### TO DO
Look through the entries. Copy each line that has the word "yChannelSelector".

Records excerpted from a collection:
----

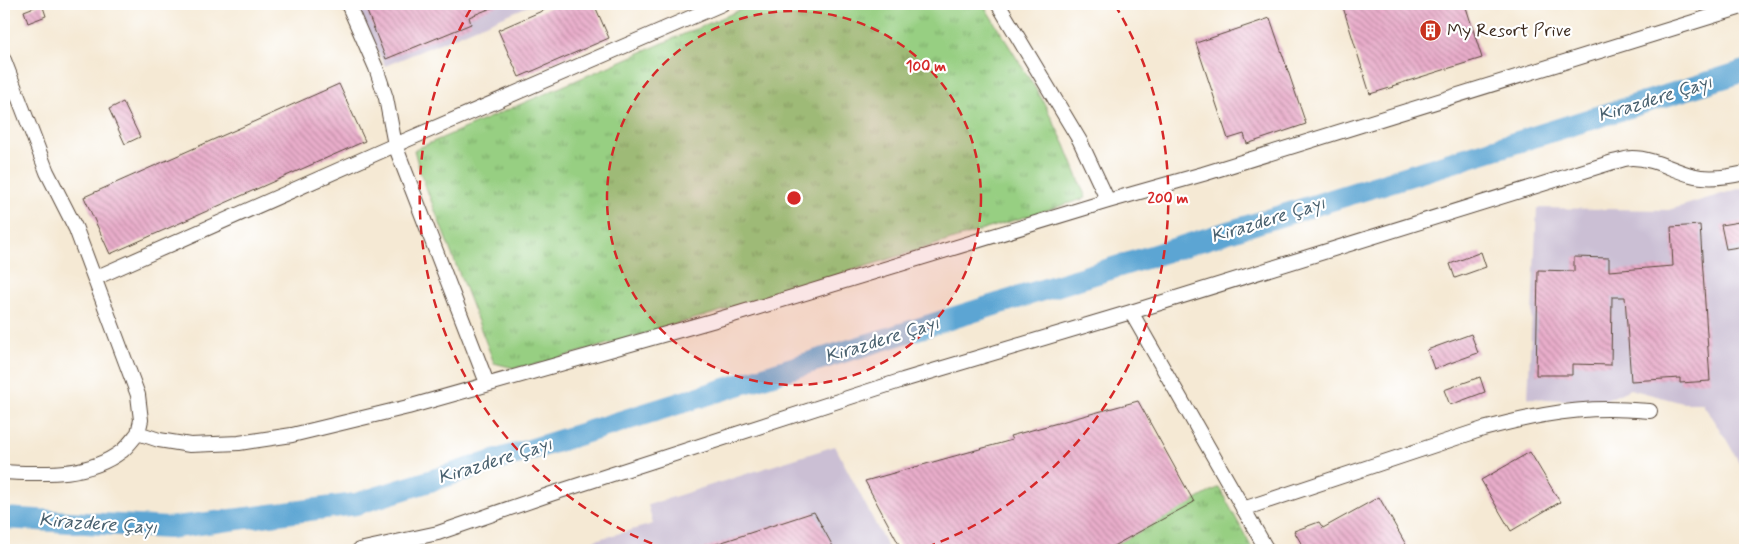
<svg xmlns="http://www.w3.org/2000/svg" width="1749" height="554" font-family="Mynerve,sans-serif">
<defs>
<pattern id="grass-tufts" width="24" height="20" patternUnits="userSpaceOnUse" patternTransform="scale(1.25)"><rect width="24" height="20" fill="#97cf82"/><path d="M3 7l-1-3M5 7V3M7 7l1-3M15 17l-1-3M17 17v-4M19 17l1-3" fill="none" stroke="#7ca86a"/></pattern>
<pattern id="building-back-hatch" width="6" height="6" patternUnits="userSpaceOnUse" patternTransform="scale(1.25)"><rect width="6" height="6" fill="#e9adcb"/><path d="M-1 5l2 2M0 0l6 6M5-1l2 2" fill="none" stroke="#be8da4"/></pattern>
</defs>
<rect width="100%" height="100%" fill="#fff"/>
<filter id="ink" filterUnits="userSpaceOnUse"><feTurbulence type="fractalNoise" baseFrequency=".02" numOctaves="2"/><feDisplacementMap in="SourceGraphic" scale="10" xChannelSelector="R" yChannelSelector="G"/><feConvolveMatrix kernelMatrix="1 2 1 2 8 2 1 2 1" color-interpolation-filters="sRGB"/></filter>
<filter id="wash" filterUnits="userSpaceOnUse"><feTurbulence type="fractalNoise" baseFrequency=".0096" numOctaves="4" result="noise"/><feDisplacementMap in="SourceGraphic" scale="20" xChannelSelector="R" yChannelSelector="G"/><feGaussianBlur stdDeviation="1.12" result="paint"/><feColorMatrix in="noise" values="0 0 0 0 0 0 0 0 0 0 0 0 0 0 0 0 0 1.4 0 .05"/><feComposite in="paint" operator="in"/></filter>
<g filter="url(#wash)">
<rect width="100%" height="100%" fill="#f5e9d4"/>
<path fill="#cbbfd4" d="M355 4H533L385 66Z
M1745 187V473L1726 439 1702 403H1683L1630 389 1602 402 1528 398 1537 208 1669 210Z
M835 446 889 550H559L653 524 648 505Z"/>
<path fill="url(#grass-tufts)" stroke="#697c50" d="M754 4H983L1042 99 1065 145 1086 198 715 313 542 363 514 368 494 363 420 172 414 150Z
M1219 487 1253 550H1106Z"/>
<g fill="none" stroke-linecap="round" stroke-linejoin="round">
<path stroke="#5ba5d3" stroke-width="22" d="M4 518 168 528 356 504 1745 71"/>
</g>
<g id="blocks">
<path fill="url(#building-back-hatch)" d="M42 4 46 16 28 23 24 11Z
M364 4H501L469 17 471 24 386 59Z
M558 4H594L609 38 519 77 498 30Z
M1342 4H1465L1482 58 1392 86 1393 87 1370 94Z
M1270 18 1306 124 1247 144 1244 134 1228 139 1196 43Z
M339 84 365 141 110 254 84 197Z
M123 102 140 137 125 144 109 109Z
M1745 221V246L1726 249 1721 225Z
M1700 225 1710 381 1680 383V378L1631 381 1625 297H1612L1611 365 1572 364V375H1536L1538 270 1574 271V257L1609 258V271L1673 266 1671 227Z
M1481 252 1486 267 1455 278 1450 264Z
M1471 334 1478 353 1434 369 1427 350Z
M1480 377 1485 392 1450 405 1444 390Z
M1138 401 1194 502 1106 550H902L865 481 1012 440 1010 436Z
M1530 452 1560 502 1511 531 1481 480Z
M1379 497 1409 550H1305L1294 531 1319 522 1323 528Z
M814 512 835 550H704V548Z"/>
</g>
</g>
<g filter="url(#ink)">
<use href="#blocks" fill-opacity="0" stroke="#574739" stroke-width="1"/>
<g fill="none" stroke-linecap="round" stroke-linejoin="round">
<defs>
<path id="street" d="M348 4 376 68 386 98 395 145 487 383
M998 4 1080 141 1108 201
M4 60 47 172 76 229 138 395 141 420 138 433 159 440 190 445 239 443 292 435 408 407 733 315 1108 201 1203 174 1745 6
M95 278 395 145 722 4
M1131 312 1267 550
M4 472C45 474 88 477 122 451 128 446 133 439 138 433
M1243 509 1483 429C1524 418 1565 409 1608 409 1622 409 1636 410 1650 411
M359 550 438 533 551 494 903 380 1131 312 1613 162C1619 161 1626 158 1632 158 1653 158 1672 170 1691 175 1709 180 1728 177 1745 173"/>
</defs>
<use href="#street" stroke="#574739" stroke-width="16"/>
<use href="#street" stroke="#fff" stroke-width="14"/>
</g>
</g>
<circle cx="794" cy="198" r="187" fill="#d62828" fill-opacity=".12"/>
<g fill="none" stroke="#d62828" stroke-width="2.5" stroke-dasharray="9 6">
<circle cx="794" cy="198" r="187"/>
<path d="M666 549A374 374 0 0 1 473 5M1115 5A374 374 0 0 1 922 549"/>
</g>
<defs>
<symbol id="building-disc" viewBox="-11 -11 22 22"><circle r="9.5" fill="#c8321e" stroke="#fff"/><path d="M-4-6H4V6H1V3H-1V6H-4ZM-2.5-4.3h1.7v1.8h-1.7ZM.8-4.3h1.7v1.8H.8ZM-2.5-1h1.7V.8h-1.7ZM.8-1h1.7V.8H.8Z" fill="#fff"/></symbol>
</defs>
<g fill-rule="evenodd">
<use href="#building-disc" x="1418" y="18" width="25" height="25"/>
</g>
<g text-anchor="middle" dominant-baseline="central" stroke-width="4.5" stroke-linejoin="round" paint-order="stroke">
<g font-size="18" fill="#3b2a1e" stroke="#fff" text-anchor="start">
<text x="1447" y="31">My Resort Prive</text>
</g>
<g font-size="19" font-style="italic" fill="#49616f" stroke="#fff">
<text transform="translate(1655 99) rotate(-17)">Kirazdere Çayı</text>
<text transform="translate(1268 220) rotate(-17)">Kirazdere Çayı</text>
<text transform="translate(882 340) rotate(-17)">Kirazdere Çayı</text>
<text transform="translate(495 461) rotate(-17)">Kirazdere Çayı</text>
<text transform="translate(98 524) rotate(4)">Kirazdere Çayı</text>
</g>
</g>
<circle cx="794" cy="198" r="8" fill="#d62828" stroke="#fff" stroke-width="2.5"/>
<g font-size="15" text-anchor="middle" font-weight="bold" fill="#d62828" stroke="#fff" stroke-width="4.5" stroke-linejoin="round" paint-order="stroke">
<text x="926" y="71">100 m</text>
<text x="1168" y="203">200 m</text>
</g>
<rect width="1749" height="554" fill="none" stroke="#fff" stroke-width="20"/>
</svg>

----

### YOUR RESPONSE
<filter id="ink" filterUnits="userSpaceOnUse"><feTurbulence type="fractalNoise" baseFrequency=".02" numOctaves="2"/><feDisplacementMap in="SourceGraphic" scale="10" xChannelSelector="R" yChannelSelector="G"/><feConvolveMatrix kernelMatrix="1 2 1 2 8 2 1 2 1" color-interpolation-filters="sRGB"/></filter>
<filter id="wash" filterUnits="userSpaceOnUse"><feTurbulence type="fractalNoise" baseFrequency=".0096" numOctaves="4" result="noise"/><feDisplacementMap in="SourceGraphic" scale="20" xChannelSelector="R" yChannelSelector="G"/><feGaussianBlur stdDeviation="1.12" result="paint"/><feColorMatrix in="noise" values="0 0 0 0 0 0 0 0 0 0 0 0 0 0 0 0 0 1.4 0 .05"/><feComposite in="paint" operator="in"/></filter>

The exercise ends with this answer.